*Your instructions:*
Pick out every line in the entries below that contains the word "sheep", and copy each one. Count a line only if its capitalization matches.

*Recorded information:*

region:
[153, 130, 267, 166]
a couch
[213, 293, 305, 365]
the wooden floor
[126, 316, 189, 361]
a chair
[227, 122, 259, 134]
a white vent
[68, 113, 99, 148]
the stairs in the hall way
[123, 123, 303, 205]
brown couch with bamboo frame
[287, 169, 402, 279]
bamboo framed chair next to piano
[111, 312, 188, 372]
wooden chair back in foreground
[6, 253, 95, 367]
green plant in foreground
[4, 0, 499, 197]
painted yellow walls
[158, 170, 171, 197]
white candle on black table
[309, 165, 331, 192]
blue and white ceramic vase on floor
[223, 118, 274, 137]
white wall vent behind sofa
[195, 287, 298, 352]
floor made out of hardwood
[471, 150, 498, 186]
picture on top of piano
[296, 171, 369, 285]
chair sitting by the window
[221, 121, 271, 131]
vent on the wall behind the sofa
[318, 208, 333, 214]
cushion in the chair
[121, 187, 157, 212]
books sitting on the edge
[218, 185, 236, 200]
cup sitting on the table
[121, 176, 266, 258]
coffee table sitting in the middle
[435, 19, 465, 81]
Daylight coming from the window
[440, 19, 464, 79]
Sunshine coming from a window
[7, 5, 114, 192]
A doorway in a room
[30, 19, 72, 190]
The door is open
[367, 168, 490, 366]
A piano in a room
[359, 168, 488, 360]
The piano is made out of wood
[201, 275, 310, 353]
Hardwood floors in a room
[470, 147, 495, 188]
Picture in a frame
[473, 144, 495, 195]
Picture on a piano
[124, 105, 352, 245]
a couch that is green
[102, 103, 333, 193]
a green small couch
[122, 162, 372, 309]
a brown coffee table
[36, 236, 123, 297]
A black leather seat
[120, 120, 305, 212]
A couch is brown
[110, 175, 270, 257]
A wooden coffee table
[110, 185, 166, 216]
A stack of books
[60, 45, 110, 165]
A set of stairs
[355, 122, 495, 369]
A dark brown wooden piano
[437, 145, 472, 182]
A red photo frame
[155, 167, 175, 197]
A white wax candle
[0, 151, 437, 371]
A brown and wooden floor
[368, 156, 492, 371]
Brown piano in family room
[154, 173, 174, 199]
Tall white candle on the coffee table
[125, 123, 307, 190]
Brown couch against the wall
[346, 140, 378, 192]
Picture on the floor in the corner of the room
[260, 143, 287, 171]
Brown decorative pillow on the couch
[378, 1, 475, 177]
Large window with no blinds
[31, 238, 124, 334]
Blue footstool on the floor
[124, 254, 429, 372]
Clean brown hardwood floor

--

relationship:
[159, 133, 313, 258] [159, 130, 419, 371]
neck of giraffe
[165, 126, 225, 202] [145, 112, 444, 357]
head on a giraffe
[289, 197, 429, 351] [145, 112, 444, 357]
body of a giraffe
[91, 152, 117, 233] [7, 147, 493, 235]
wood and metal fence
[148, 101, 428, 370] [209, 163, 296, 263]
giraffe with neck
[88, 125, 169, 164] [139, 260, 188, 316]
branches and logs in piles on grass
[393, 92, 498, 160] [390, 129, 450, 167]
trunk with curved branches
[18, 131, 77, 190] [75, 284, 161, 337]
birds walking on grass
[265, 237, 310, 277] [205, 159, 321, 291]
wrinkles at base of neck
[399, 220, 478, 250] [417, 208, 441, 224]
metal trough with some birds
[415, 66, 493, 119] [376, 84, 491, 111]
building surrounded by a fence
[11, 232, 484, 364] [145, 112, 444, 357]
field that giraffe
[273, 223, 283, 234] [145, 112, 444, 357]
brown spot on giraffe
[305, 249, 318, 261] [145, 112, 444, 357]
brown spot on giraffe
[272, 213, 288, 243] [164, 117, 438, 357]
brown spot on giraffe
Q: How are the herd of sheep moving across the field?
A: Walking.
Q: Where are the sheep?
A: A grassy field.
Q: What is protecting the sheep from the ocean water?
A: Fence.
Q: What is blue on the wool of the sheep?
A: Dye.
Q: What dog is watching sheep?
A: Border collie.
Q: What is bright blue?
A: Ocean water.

--

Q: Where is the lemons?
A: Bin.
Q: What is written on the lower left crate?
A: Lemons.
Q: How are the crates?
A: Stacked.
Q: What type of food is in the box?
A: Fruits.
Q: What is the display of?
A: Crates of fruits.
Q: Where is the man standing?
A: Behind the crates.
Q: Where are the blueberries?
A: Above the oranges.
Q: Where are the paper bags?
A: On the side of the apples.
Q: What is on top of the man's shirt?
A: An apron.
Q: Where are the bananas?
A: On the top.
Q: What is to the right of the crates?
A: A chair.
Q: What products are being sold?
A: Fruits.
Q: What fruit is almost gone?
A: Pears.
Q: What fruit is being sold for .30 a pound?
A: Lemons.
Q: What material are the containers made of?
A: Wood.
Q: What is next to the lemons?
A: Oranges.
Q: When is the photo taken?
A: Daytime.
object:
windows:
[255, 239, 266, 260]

*Solution for this problem:*
Q: How are the herd of sheep moving across the field?
Q: Where are the sheep?
Q: What is protecting the sheep from the ocean water?
Q: What is blue on the wool of the sheep?
Q: What dog is watching sheep?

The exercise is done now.